Albert and Makrouhi Hougassian and their daughter Berthe
Armenia/France
In early 1942, the Tancmans, Jews of Polish origin, left Paris with their daughter Paulette (b. 1937) and resettled in Lyons, which was then in the unoccupied zone. One day, while walking in the street, M. Tancman saw the French police arresting Jews. Sure that he was witnessing a roundup, he fled in fear to a bakery. The only person on the premises was the salesgirl, sixteen-year-old Berthe Hougassian who immediately offered the terrified man shelter in the home of her parents, Albert and Makrouhi Hougassian. Tancman’s wife and five-year-old daughter joined him later. Until Lyons was liberated in September 1944, the Tancmans stayed in the Hougassians’ modest home, together with the Hougassian’s daughter, Berthe, and twelve-year-old son, Raymond.
The Hougassians, of Armenian origin, were especially sensitive to the French authorities’ persecution of the Jews because Albert had been spared in the Turkish genocide of Armenians in Turkey. Hougassian, fluent in several languages, worked as an interpreter at police headquarters and used his connections to supply the Tancmans with forged papers. The Hougassians wholeheartedly sheltered the Jewish family who had come into their lives unannounced. They shared their food and their small apartment and enrolled young Paulette in school. In her postwar testimony, Paulette noted that she was so confused by her identity change that she found it hard to answer “present” when her false name was called.
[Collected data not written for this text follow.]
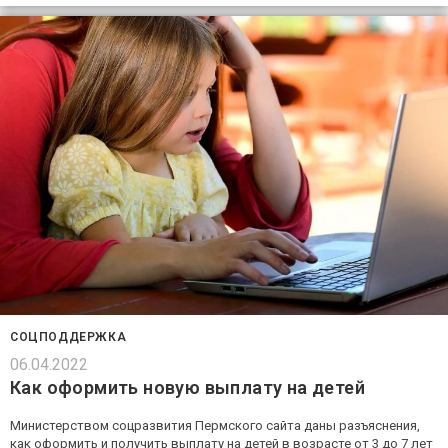
СОЦПОДДЕРЖКА
06.04.2022
Как оформить новую выплату на детей
Министерством соцразвития Пермского сайта даны разъяснения,
как оформить и получить выплату на детей в возрасте от 3 до 7 лет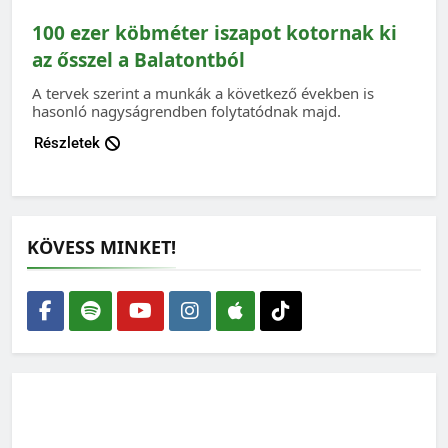
100 ezer köbméter iszapot kotornak ki
az ősszel a Balatontból
A tervek szerint a munkák a következő években is
hasonló nagyságrendben folytatódnak majd.
Részletek
KÖVESS MINKET!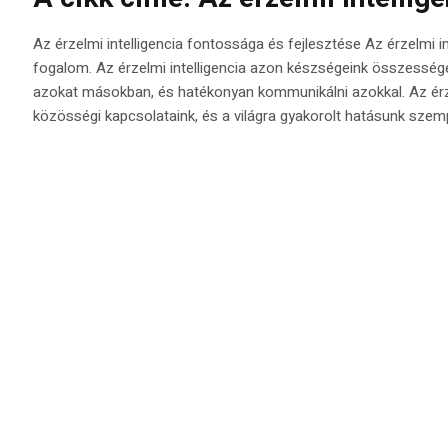
Az érzelmi intelligencia fontossága és fejlesztése Az érzelmi in
fogalom. Az érzelmi intelligencia azon készségeink összessége
azokat másokban, és hatékonyan kommunikálni azokkal. Az érze
közösségi kapcsolataink, és a világra gyakorolt hatásunk szempo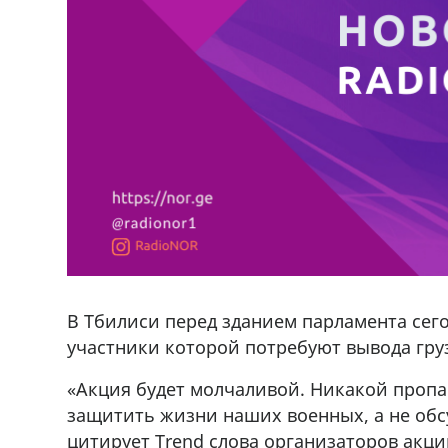
В Тбилиси перед зданием парламента сего
участники которой потребуют вывода гру
«Акция будет молчаливой. Никакой пропа
защитить жизни наших военных, а не обс
цитирует Trend слова организаторов акци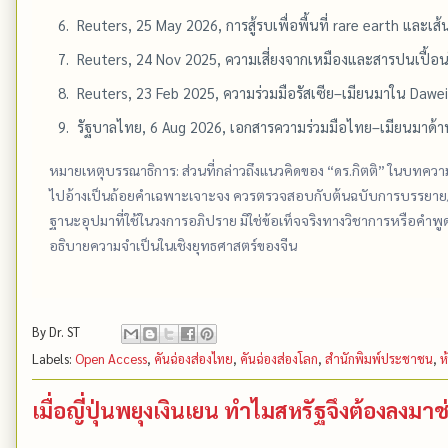
Reuters, 25 May 2026, การสู้รบเพื่อพื้นที่ rare earth และ
Reuters, 24 Nov 2025, ความเสี่ยงจากเหมืองและสารปนเปื้อนใ
Reuters, 23 Feb 2025, ความร่วมมือรัสเซีย–เมียนมาใน Dawei 
รัฐบาลไทย, 6 Aug 2026, เอกสารความร่วมมือไทย–เมียนมาด
หมายเหตุบรรณาธิการ: ส่วนที่กล่าวถึงแนวคิดของ “ดร.กิตติ” ในบทคว
ไปอ้างเป็นถ้อยคำเฉพาะเจาะจง ควรตรวจสอบกับต้นฉบับการบรรยาย/บท
ฐานะอุปมาที่ใช้ในวงการอภิปราย มิใช่ข้อเท็จจริงทางวิชาการหรือคำพู
อธิบายความจำเป็นในเชิงยุทธศาสตร์ของจีน
By
Dr. ST
Labels:
Open Access
,
คันฉ่องส่องไทย
,
คันฉ่องส่องโลก
,
สำนักพิมพ์ประชาชน
,
ห
เมื่อญี่ปุ่นพยุงเงินเยน ทำไมสหรัฐจึงต้องลงมาช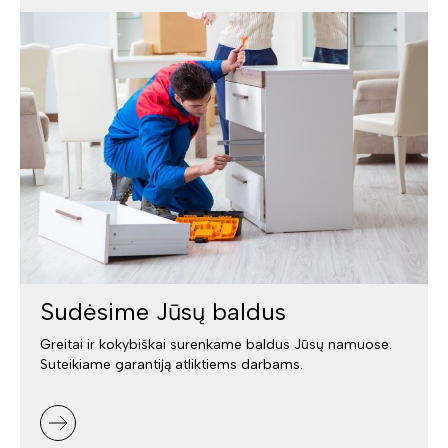
Sudėsime Jūsų baldus
Greitai ir kokybiškai surenkame baldus Jūsų namuose.
Suteikiame garantiją atliktiems darbams.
Throughout the Tancmans’ stay, the Hougassians hid their rescue action from friends and acquaintances and assumed great risk in so doing. The Tancmans’ relatives knew where they were hiding, and despite the danger, the Hougassians allowed them to visit on several occasions.
On December 22, 1993, Yad Vashem recognized Albert and Makrouhi Hougassian and their daughter Berthe as Righteous Among the Nations.